Salespersons who have worked for competitors are obviously very attractive candidates when companies are looking to add new skills and experience to their sales group. Since they already are active in the relevant industry and markets it typically does not take long to bring them up to speed and they also should have a good familiarity with how business done and the products and services that are available from all of the companies approaching the specific customer base. However, salespersons who have worked for other companies may have obligations to their prior employers not to use trade secrets or confidential information learned or acquired at their prior employment, and may have personally signed contracts so promising. In addition, such persons may have explicitly agreed not to solicit former customers, even if trade secrets or confidential information of the prior employer are not being used. Accordingly, when hiring salespersons who have worked for competitors companies must be mindful of potential liability it is found that they or their employees knowingly used confidential information of their competitors or engaged in other activities that might be prohibited under contracts between the new employees and their former employers.
State laws regarding trade secrets and enforceability of non-solicitation agreements differ and the applicable law should be closely reviewed; however, the following general guidelines should be given to new salespersons before they begin contacting any customers or sharing information with colleagues at their new company:
They are allowed to use their general knowledge, skill and experience acquired in their former employment; however, they may not use the confidential information or trade secrets of the former employer in so competing (including information that is not in tangible form and is simply in the memory of the new salesperson).
Trade secrets or confidential information of a former employer should not be disclosed anyone at the new company and they certain should not bring any confidential or proprietary information of any kind from their former employer to the new company. For example, they should not transfer to the computer network of the new company, via e-mail, CD, thumb or flash drive, or other removable storage device, any confidential information or trade secrets from their former employer, including personal contacts.
They should not solicit former customers of their former employer; however, if former customers do contact them and ask to do business with you they may send them information about the new company, open an account, and sell to them. It is important to carefully document how former customers first made contact.
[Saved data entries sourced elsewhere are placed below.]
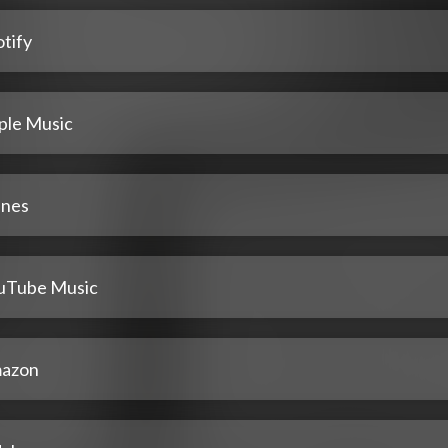
tify
ple Music
unes
uTube Music
azon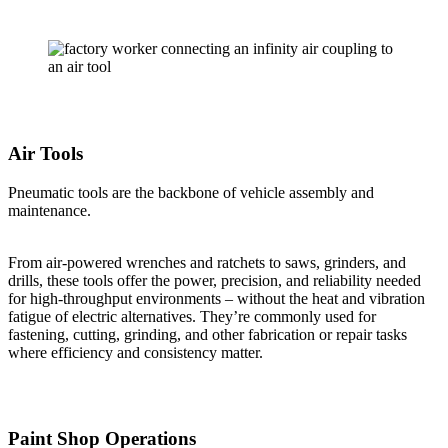
Air Tools
Pneumatic tools are the backbone of vehicle assembly and
maintenance.
From air-powered wrenches and ratchets to saws, grinders, and
drills, these tools offer the power, precision, and reliability needed
for high-throughput environments – without the heat and vibration
fatigue of electric alternatives. They’re commonly used for
fastening, cutting, grinding, and other fabrication or repair tasks
where efficiency and consistency matter.
Paint Shop Operations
If former co-workers of the new salesperson contact them and ask about employment opportunities at the new company they should be given the phone number of the human resources department of the new company and the new salesperson should refrain from any further conversations with former co-workers regarding prospective employment.
It is important to emphasize how important these rules are by making sure that new salespersons understand that the use of confidential information from competitors of the company is grounds for discipline up to and including termination of employment. All of these points should be covered in the initial entrance interview with new salespersons. Given the sensitivity of the issues and high likelihood of possible litigation with competitors it is recommended that legal counsel join the initial entrance interview to be sure that the new salesperson understands his or her obligations. In addition, the guidelines described above should be given to the new salesperson in writing and he or she should be asked to acknowledge receipt of the guidelines and the fact that they have been reviewed and discussed with the company before the salesperson began engaging in sales activities.